The drug helps with the symptoms of cancer
John Harford, 63, from Thorpe on the Hill, says he is paying £3,600 a month for the drug Sutent to keep him alive, but his funds are running low.
Lincolnshire Primary Care Trust has refused to pay, saying it is a new prescription and not routinely funded.
The trust said individual requests were considered on merit and patients could appeal against decisions.
Mr Harford and his wife Helen said they were worried about the future as they would eventually run out of money to pay for Sutent.
Mr Harford was diagnosed with kidney cancer a year ago.
"I am able to live a more or less normal life - it is a wonder drug.
"It makes me feel angry - I have always worked throughout my life and paid my taxes and when you want something back - it is not there.
"I have a bit of savings and can pay for the Sutent for now - but for patients who do not have savings - as far as the NHS is concerned they are going to die."
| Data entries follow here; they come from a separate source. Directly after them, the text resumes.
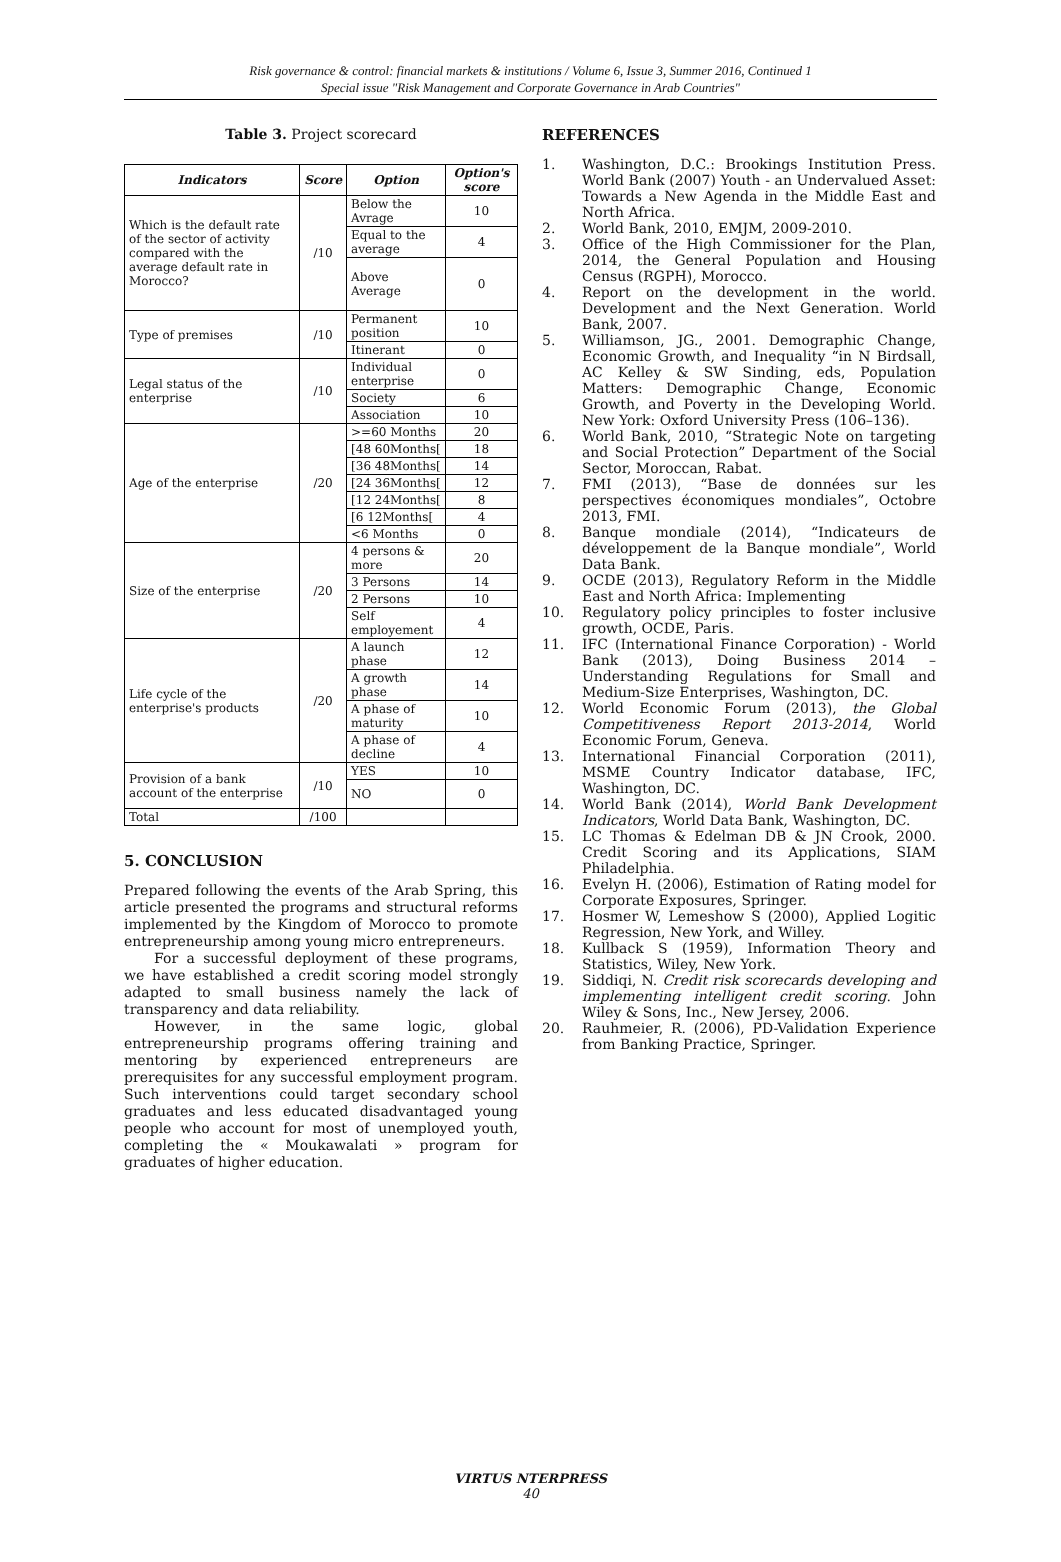Risk governance & control: financial markets & institutions / Volume 6, Issue 3, Summer 2016, Continued 1
Special issue "Risk Management and Corporate Governance in Arab Countries"
Table 3. Project scorecard
| Indicators | Score | Option | Option's score |
| --- | --- | --- | --- |
| Which is the default rate of the sector of activity compared with the average default rate in Morocco? | /10 | Below the Avrage | 10 |
| | | Equal to the average | 4 |
| | | Above Average | 0 |
| Type of premises | /10 | Permanent position | 10 |
| | | Itinerant | 0 |
| Legal status of the enterprise | /10 | Individual enterprise | 0 |
| | | Society | 6 |
| | | Association | 10 |
| Age of the enterprise | /20 | >=60 Months | 20 |
| | | [48 60Months[ | 18 |
| | | [36 48Months[ | 14 |
| | | [24 36Months[ | 12 |
| | | [12 24Months[ | 8 |
| | | [6 12Months[ | 4 |
| | | <6 Months | 0 |
| Size of the enterprise | /20 | 4 persons & more | 20 |
| | | 3 Persons | 14 |
| | | 2 Persons | 10 |
| | | Self employement | 4 |
| Life cycle of the enterprise's products | /20 | A launch phase | 12 |
| | | A growth phase | 14 |
| | | A phase of maturity | 10 |
| | | A phase of decline | 4 |
| Provision of a bank account of the enterprise | /10 | YES | 10 |
| | | NO | 0 |
| Total | /100 | | |
5. CONCLUSION
Prepared following the events of the Arab Spring, this article presented the programs and structural reforms implemented by the Kingdom of Morocco to promote entrepreneurship among young micro entrepreneurs.
For a successful deployment of these programs, we have established a credit scoring model strongly adapted to small business namely the lack of transparency and data reliability.
However, in the same logic, global entrepreneurship programs offering training and mentoring by experienced entrepreneurs are prerequisites for any successful employment program. Such interventions could target secondary school graduates and less educated disadvantaged young people who account for most of unemployed youth, completing the « Moukawalati » program for graduates of higher education.
REFERENCES
1. Washington, D.C.: Brookings Institution Press. World Bank (2007) Youth - an Undervalued Asset: Towards a New Agenda in the Middle East and North Africa.
2. World Bank, 2010, EMJM, 2009-2010.
3. Office of the High Commissioner for the Plan, 2014, the General Population and Housing Census (RGPH), Morocco.
4. Report on the development in the world. Development and the Next Generation. World Bank, 2007.
5. Williamson, JG., 2001. Demographic Change, Economic Growth, and Inequality “in N Birdsall, AC Kelley & SW Sinding, eds, Population Matters: Demographic Change, Economic Growth, and Poverty in the Developing World. New York: Oxford University Press (106–136).
6. World Bank, 2010, “Strategic Note on targeting and Social Protection” Department of the Social Sector, Moroccan, Rabat.
7. FMI (2013), “Base de données sur les perspectives économiques mondiales”, Octobre 2013, FMI.
8. Banque mondiale (2014), “Indicateurs de développement de la Banque mondiale”, World Data Bank.
9. OCDE (2013), Regulatory Reform in the Middle East and North Africa: Implementing
10. Regulatory policy principles to foster inclusive growth, OCDE, Paris.
11. IFC (International Finance Corporation) - World Bank (2013), Doing Business 2014 – Understanding Regulations for Small and Medium-Size Enterprises, Washington, DC.
12. World Economic Forum (2013), the Global Competitiveness Report 2013-2014, World Economic Forum, Geneva.
13. International Financial Corporation (2011), MSME Country Indicator database, IFC, Washington, DC.
14. World Bank (2014), World Bank Development Indicators, World Data Bank, Washington, DC.
15. LC Thomas & Edelman DB & JN Crook, 2000. Credit Scoring and its Applications, SIAM Philadelphia.
16. Evelyn H. (2006), Estimation of Rating model for Corporate Exposures, Springer.
17. Hosmer W, Lemeshow S (2000), Applied Logitic Regression, New York, and Willey.
18. Kullback S (1959), Information Theory and Statistics, Wiley, New York.
19. Siddiqi, N. Credit risk scorecards developing and implementing intelligent credit scoring. John Wiley & Sons, Inc., New Jersey, 2006.
20. Rauhmeier, R. (2006), PD-Validation Experience from Banking Practice, Springer.
VIRTUS NTERPRESS
40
The couple had to pay £9,000 for a private operation to remove a tumour associated with the cancer.
They had the private surgery after two scheduled NHS operations were cancelled because of a shortage of intensive-care beds in Lincoln.
The trust said in a statement it had never prescribed Sutent, but always considered each request on a patient-by-patient basis, based on the published evidence of effectiveness and cost.
The Harfords have appealed to the Exceptional Case Committee and hope to hear a result in the next few days.